Extrait présenté>
· · · · · · ·

En 1863, on a construit une nouvelle gare dans l’axe de la rue des Guillemins. Cette fois, il s’agit d’un bâtiment en dur, en gros blocs de pierre de France, avec un impressionnant vitrail en façade (voir ce lien).

Quant au quartier qui nous intéresse ici, à l’emplacement de l’ancien domaine des Frères Guillemins, il s’est urbanisé dès le milieu du XIXe siècle.

Reportons-nous en 1852. Malgré les polémiques à ce sujet, il est de plus en plus probable que la gare principale de Liège restera celle des Guillemins (Liège n’aura sa gare centrale qu’avec Liège-Palais en 1877). Pour donner de la plus-value à leurs biens, les propriétaires du clos des Guillemins (dont principalement la famille Fabry) proposent à la Ville de céder les terrains nécessaires à la création d’un réseau de voiries. Le projet est accepté en 1854. Il prévoit un axe principal qui relie la rue de la Station (rue des Guillemins) à la place Sainte-Véronique, axe entrecoupé par une place carrée à chaque coin de laquelle s’ouvre une autre artère.

Naissent ainsi :

– La rue Fabry, réalisée en 1857. Elle porte ce nom à la demande de la famille Fabry qui a cédé le terrain, pour honorer son ancêtre Jacques-Jospeh de Fabry, bourgmestre de Liège lors des événements révolutionnaires de la fin du XVIIIe siècle, favorable aux idées françaises et opposé au pouvoir tyrannique du prince-évêque.

– La rue de Chestret, réalisée aussi en 1857 et baptisée ainsi en 1866, en hommage à Jean-Remy de Chestret, lui aussi bourgmestre de Liège à la fin du XVIIIe siècle et chef (avec Fabry) des patriotes liégeois hostiles au prince-évêque.

· · · · · · ·

Liste des données>
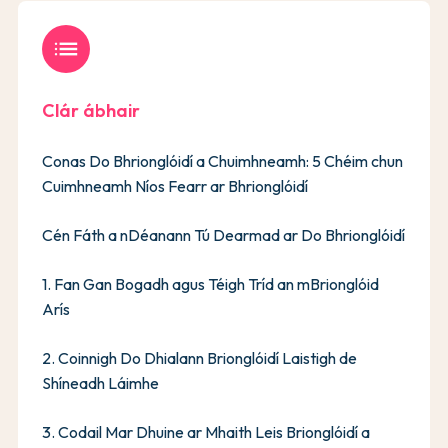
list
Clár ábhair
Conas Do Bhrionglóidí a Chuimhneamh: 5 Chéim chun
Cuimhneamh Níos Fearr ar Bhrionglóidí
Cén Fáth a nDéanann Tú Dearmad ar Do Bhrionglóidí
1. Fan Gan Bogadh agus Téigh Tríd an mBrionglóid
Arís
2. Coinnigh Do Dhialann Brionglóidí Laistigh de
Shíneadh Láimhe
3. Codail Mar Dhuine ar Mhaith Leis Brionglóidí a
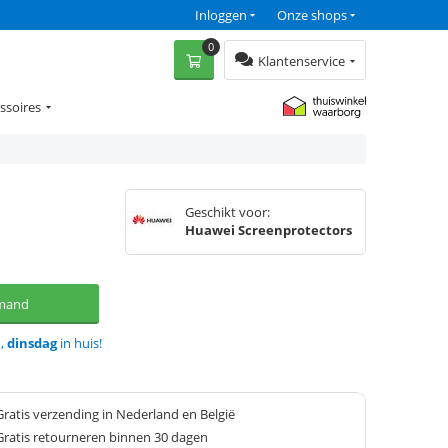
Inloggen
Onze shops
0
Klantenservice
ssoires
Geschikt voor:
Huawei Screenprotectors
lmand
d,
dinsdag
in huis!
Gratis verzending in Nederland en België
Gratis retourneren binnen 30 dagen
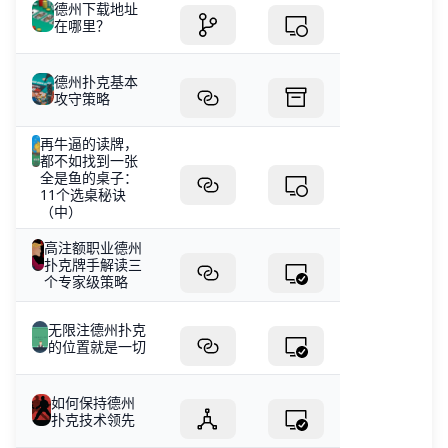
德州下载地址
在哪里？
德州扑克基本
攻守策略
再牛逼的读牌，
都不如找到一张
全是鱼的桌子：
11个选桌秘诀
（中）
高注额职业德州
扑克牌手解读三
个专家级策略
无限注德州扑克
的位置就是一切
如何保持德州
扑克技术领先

· · · · · · ·

Consigne>
Prolongez le texte sur le quartier des Guillemins, à Liège, en commençant juste après sa dernière phrase.

Zone de réponse>
– La rue de la Paix, appelée ainsi en 1866 pour rappeler que la paix est indispensable à l’essor du commerce et de l’industrie. Cette rue sera rebaptisée rue de Rotterdam lors de la fusion des communes de 1977.

– La place de Bronckart, qui n’est ouverte qu’en 1863 et bâtie dès 1866. Elle porte d’abord le nom de place des Guillemins, puisque cet emplacement était au cœur de l’ancien domaine de Frères Guillemites. Elle est rebaptisée en 1885*, peu après le décès d’Émile Joseph de Bronckart, politicien liégeois qui s’est énormément dévoué pour le développement de l’enseignement primaire.

* 1885 est la date généralement retenue, notamment dans « Les rues de Liège » de Théodore Gobert. Constatons néanmoins que le plan de 1883 que nous commentons utilise déjà la mention « place de Bronckart ».

– La rue Simonon, appelée ainsi en 1866 du nom de Charles-Nicolas Simonon (1174-1847), auteur wallon (dictionnaire et poèmes).

– La rue du Midi, nommée ainsi en 1866 et rebaptisée rue des Ixellois en 1947, pour rendre hommage à la commune d’Ixelles qui a recueilli des enfants liégeois pendant la seconde guerre mondiale.

– La rue Dartois, qui porte le nom de Jacques Dartois (1754-1848), ciseleur et graveur liégeois renommé. L’appellation est adoptée dès 1857, mais il faudra attendre une quinzaine d’années pour que la voie soit opérationnelle et constructible, vu les travaux pour rehausser le terrain puis le niveler.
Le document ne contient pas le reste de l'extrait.